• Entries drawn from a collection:
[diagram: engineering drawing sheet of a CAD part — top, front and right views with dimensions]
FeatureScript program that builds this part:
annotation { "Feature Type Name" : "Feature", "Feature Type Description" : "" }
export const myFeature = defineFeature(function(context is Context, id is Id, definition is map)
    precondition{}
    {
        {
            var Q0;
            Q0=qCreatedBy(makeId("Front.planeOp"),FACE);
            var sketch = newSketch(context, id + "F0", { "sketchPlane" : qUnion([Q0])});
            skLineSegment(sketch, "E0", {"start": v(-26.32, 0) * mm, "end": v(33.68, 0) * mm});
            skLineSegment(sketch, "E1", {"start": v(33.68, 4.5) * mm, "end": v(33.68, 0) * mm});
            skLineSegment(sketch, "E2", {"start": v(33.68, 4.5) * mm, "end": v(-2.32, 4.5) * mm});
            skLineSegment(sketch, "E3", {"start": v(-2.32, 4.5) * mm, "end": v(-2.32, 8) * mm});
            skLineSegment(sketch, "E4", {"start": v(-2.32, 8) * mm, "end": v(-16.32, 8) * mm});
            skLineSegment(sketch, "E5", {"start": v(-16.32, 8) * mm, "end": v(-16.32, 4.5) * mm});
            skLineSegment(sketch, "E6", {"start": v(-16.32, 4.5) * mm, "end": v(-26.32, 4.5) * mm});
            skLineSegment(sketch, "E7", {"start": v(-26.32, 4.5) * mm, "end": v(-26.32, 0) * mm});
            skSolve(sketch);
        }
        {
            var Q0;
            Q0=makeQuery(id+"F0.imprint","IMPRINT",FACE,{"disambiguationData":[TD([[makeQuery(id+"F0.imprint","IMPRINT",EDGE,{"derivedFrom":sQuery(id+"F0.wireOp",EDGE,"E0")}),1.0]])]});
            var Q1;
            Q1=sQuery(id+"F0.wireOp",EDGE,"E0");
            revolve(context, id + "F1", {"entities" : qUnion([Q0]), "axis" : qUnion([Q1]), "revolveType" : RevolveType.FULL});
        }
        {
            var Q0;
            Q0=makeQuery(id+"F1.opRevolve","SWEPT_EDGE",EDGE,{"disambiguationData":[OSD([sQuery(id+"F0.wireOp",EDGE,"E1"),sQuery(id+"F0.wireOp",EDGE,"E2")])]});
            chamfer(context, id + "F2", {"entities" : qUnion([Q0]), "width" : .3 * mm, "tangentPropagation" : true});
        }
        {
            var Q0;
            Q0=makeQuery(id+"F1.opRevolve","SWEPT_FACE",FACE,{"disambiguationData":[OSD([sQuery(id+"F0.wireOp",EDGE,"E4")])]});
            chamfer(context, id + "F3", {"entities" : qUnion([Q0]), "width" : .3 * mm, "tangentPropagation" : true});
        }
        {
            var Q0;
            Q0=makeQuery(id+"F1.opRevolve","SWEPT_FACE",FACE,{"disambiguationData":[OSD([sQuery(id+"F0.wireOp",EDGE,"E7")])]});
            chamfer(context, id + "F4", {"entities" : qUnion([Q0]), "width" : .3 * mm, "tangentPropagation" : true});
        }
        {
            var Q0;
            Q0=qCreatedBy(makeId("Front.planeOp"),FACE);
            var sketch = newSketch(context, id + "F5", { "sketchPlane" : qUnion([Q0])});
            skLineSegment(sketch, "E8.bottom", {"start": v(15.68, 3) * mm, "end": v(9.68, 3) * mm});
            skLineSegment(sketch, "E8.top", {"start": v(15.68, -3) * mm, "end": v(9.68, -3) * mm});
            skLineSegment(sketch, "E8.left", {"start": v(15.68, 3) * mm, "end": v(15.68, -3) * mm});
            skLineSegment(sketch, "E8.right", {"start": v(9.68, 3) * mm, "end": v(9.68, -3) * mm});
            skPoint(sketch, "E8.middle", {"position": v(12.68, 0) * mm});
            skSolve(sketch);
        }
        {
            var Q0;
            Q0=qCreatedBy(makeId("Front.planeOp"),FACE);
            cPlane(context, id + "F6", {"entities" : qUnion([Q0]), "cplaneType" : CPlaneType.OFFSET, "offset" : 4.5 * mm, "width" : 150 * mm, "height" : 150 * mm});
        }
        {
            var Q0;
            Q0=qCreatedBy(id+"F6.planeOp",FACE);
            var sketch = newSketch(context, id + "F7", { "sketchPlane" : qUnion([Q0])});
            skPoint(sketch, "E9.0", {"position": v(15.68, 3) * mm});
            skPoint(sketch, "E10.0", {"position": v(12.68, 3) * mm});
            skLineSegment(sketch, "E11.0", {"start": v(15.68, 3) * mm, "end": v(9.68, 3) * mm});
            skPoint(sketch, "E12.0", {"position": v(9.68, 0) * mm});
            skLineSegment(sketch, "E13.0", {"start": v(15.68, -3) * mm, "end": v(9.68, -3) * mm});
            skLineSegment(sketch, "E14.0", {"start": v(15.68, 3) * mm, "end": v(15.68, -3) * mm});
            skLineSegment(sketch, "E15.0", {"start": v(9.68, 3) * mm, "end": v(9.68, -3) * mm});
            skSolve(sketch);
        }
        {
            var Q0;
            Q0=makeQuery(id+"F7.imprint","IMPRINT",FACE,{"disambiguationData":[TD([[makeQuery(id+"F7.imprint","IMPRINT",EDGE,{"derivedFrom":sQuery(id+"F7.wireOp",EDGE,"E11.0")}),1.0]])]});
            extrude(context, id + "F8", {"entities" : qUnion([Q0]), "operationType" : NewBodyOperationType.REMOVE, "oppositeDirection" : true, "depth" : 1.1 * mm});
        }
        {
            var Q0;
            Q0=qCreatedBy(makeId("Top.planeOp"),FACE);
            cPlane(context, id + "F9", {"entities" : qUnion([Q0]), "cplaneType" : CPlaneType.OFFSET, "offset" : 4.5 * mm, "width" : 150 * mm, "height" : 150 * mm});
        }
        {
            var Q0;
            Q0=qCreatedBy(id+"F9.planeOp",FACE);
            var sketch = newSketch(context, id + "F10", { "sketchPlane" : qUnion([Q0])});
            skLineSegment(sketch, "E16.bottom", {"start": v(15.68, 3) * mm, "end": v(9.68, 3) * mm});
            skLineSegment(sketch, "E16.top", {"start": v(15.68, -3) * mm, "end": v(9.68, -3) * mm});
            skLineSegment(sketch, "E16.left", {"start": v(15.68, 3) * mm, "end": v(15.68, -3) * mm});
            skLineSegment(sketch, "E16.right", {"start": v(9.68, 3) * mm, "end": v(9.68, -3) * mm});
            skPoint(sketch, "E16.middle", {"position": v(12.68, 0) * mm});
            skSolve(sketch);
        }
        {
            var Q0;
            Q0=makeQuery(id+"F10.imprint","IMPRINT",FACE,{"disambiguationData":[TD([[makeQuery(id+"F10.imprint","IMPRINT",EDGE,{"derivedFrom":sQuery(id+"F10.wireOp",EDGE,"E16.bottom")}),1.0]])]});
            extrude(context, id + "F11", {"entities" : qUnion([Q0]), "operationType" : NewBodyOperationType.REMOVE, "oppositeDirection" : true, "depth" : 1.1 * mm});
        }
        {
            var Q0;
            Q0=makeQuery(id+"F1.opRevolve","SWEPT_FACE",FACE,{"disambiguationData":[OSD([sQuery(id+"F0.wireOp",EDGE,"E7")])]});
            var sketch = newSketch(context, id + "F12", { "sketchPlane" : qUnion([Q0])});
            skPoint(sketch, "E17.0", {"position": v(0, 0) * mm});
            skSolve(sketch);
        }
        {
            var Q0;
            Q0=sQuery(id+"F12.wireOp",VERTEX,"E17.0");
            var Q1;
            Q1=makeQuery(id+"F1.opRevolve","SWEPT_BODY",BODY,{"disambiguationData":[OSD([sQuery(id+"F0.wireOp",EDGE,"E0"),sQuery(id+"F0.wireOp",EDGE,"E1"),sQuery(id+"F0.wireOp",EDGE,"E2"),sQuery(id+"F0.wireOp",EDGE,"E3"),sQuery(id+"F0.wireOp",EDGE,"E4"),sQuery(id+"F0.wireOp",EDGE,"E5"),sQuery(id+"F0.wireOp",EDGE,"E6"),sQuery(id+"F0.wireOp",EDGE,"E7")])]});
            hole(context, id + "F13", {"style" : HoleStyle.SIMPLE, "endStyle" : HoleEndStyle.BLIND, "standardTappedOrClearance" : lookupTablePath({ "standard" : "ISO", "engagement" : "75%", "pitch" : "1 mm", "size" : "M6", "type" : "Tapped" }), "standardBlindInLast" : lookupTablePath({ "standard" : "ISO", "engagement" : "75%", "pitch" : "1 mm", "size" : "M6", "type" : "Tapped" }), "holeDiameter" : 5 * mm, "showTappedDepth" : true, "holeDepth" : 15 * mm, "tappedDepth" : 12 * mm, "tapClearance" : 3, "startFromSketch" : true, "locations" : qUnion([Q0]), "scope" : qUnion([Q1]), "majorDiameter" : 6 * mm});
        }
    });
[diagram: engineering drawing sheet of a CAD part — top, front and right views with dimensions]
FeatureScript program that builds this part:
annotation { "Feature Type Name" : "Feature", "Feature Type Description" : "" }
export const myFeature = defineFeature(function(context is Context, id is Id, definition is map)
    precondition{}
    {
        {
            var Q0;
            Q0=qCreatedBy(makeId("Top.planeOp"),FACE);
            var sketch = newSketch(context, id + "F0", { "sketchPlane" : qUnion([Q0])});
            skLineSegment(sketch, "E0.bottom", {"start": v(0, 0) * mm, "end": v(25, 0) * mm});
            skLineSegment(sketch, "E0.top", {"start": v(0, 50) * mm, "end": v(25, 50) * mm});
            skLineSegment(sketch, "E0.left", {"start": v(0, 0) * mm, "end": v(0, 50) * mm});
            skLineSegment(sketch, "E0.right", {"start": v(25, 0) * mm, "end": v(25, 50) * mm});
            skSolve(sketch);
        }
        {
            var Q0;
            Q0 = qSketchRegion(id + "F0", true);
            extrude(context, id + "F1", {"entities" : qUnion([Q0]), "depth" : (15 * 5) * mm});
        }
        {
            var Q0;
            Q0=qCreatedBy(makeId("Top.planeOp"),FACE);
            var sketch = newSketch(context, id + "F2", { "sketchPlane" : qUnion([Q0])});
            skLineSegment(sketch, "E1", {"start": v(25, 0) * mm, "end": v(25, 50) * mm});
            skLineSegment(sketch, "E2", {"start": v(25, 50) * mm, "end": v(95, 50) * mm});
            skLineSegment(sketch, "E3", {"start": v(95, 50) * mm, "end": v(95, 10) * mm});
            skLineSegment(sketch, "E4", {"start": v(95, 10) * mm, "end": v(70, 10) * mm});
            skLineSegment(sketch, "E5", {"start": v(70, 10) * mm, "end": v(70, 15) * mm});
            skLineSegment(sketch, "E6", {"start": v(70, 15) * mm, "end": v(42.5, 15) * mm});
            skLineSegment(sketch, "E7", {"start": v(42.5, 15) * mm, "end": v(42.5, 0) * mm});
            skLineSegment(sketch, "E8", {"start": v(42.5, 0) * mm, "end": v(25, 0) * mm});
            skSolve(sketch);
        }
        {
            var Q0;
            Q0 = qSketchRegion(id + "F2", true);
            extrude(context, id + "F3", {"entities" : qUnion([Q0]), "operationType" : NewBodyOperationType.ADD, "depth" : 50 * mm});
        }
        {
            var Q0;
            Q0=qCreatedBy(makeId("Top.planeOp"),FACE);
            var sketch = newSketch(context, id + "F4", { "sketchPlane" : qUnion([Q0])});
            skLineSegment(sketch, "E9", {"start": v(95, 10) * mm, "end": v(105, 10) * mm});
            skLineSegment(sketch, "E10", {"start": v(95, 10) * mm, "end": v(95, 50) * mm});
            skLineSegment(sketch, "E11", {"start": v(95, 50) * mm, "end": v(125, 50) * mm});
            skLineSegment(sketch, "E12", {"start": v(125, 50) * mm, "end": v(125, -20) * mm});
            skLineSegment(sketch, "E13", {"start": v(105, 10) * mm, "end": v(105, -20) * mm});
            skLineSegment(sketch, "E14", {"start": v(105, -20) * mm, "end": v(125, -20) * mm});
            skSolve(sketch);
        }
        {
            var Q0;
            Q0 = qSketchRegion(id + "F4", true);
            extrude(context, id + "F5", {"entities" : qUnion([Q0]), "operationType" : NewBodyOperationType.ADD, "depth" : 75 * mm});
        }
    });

• TASK TO COMPLETE: Please count the lines in the data above that contain the string "qSketchRegion", and reply with only that number.

• ANSWER TO THIS EXERCISE: 3